The Falcon Hypersonic Technology Vehicle-2 was launched Thursday from Vandenberg Air Force Base, Calif., and was supposed to separate from the booster at an altitude of several hundred thousand feet and then autonomously glide at 13,000 mph to a splashdown in a sea range near Kwajalein Atoll, 2,500 miles southwest of Hawaii.
The separation did occur, according to a Defense Advanced Research Projects Agency statement.
A preliminary review indicates the vehicle achieved controlled flight in the atmosphere before telemetry was lost, DARPA spokeswoman Johanna Spangenberg Jones said Monday in an e-mail to The Associated Press.
The loss of signal came nine minutes after liftoff.
Flight telemetry from the Air Force, Navy, Army and U.S. Missile Defense Agency was being analyzed to determine details of what happened, including where it came down.
The flight was intended to test technologies for flight at extremely high speeds. The Lockheed Martin-designed HTV-2 was not intended to be recovered.

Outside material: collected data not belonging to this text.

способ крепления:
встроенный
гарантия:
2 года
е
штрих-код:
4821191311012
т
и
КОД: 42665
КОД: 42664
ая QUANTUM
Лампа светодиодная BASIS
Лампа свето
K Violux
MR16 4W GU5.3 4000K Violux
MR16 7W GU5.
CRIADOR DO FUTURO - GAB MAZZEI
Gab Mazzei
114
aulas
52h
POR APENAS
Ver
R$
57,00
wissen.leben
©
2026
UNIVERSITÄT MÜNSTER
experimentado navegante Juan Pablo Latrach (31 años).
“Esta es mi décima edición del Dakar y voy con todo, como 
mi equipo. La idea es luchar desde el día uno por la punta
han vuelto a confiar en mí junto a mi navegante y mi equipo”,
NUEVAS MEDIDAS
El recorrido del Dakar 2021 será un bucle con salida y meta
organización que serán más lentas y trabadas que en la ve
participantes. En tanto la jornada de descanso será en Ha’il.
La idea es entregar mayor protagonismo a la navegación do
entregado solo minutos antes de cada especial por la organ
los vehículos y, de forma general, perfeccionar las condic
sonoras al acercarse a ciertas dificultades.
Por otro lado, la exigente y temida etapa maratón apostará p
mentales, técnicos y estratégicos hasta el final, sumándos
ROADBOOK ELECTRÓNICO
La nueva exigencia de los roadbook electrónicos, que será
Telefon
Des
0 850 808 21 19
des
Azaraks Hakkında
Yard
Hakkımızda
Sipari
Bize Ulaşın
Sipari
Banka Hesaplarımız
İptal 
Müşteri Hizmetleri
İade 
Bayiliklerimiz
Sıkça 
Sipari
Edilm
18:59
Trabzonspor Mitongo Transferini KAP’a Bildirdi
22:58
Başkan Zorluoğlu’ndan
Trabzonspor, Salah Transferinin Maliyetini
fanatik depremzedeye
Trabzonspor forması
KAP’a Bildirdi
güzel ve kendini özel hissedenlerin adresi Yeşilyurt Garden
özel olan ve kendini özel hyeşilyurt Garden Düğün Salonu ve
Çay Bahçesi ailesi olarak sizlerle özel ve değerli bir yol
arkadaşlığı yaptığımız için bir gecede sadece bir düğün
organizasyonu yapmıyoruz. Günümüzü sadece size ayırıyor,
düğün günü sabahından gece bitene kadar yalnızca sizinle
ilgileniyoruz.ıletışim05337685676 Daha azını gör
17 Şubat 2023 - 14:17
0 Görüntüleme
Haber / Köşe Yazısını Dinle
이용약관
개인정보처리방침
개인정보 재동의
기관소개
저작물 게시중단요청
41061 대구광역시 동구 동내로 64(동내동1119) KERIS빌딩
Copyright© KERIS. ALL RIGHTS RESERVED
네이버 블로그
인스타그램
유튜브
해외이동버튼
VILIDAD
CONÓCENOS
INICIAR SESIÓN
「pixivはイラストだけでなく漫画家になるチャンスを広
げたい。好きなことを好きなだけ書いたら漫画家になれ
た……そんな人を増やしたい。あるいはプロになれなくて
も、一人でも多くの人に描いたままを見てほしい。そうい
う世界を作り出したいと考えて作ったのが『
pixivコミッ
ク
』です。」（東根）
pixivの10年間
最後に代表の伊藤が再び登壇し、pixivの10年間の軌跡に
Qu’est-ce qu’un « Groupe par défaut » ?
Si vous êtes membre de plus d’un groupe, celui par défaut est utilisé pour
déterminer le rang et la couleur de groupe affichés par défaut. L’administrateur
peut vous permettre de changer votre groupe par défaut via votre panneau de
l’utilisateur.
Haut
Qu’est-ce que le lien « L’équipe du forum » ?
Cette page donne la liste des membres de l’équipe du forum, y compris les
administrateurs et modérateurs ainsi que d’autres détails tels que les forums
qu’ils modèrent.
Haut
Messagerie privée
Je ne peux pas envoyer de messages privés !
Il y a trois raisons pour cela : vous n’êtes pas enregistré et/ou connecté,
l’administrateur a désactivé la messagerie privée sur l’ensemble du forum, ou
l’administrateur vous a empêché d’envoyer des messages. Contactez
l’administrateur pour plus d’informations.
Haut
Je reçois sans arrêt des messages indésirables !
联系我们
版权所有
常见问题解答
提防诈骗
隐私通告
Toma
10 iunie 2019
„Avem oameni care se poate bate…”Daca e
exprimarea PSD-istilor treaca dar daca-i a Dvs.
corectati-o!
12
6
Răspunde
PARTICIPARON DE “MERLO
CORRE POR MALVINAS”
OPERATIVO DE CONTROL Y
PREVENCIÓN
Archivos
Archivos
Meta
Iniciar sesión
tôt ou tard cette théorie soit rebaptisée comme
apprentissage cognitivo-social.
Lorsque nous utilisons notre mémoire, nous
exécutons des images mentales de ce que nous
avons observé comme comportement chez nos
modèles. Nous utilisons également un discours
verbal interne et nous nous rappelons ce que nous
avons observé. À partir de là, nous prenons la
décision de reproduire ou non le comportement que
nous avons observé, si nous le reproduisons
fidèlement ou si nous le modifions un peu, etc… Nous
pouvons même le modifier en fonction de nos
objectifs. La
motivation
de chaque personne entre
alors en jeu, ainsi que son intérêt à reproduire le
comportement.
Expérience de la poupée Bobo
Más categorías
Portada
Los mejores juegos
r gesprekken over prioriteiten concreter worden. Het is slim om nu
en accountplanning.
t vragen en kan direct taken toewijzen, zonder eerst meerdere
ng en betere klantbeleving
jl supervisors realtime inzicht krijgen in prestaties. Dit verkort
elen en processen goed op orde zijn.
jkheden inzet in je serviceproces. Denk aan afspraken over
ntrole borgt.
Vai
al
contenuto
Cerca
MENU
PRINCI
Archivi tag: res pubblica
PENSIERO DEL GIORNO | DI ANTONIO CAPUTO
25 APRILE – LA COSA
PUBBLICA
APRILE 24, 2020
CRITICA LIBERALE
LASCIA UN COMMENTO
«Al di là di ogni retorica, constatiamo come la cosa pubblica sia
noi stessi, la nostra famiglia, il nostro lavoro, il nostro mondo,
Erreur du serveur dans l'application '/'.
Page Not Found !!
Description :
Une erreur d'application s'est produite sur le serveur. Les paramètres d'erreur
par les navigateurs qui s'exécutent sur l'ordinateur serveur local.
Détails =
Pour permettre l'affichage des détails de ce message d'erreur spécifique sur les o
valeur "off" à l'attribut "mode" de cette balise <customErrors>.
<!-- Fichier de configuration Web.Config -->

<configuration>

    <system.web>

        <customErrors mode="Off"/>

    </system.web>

The test would have ended with it reaching its target in 30 minutes, crashing into the sea and sinking.
Thursday's mission was the first of two planned in the HTV-2 program, which uses Minotaur 4 boosters developed by Orbital Sciences Corp. from decommissioned Peacekeeper intercontinental ballistic missiles.
The U.S. military is trying to develop technology to respond to threats around the globe at speeds of Mach 20 or greater, according to DARPA.